#### To do
Retype the material below exactly, from its first line through the line with "Book online or"; the pictures stay out.

#### Records for this exercise

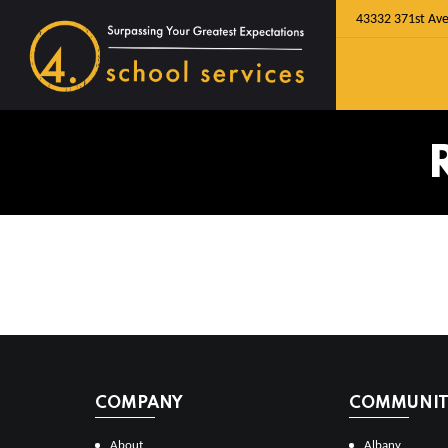
43332 371st Ave
COMPANY
COMMUNITI
About
Albany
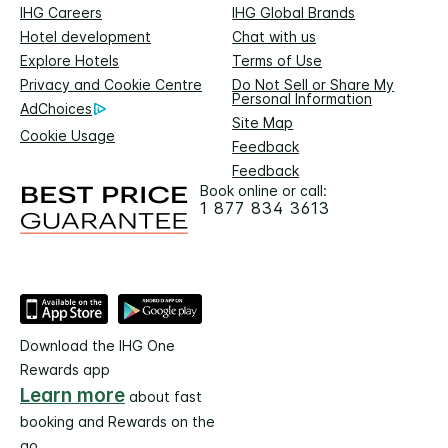
IHG Careers
IHG Global Brands
Hotel development
Chat with us
Explore Hotels
Terms of Use
Privacy and Cookie Centre
Do Not Sell or Share My
Personal Information
AdChoices
Site Map
Cookie Usage
Feedback
Feedback
Book online or call:
1 877 834 3613
Download the IHG One
Rewards app
Learn more
about fast
booking and Rewards on the
go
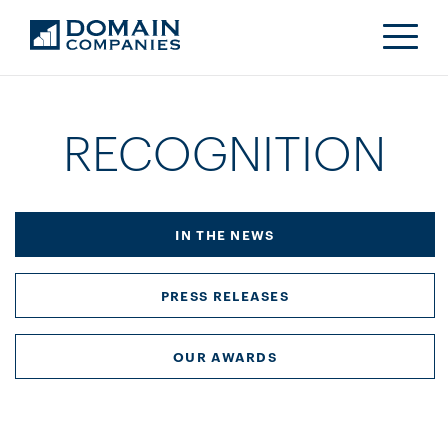
RECOGNITION
IN THE NEWS
PRESS RELEASES
OUR AWARDS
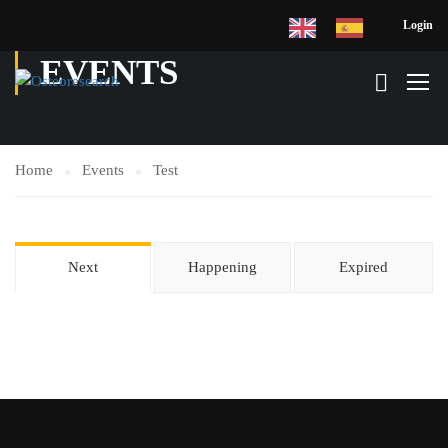
Login
EVENTS
Home
Events
Test
Next
Happening
Expired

#### Output
43332 371st Ave
COMPANY
COMMUNITI
About
Albany
IHG Careers
IHG Global Brands
Hotel development
Chat with us
Explore Hotels
Terms of Use
Privacy and Cookie Centre
Do Not Sell or Share My
Personal Information
AdChoices
Site Map
Cookie Usage
Feedback
Feedback
Book online or call:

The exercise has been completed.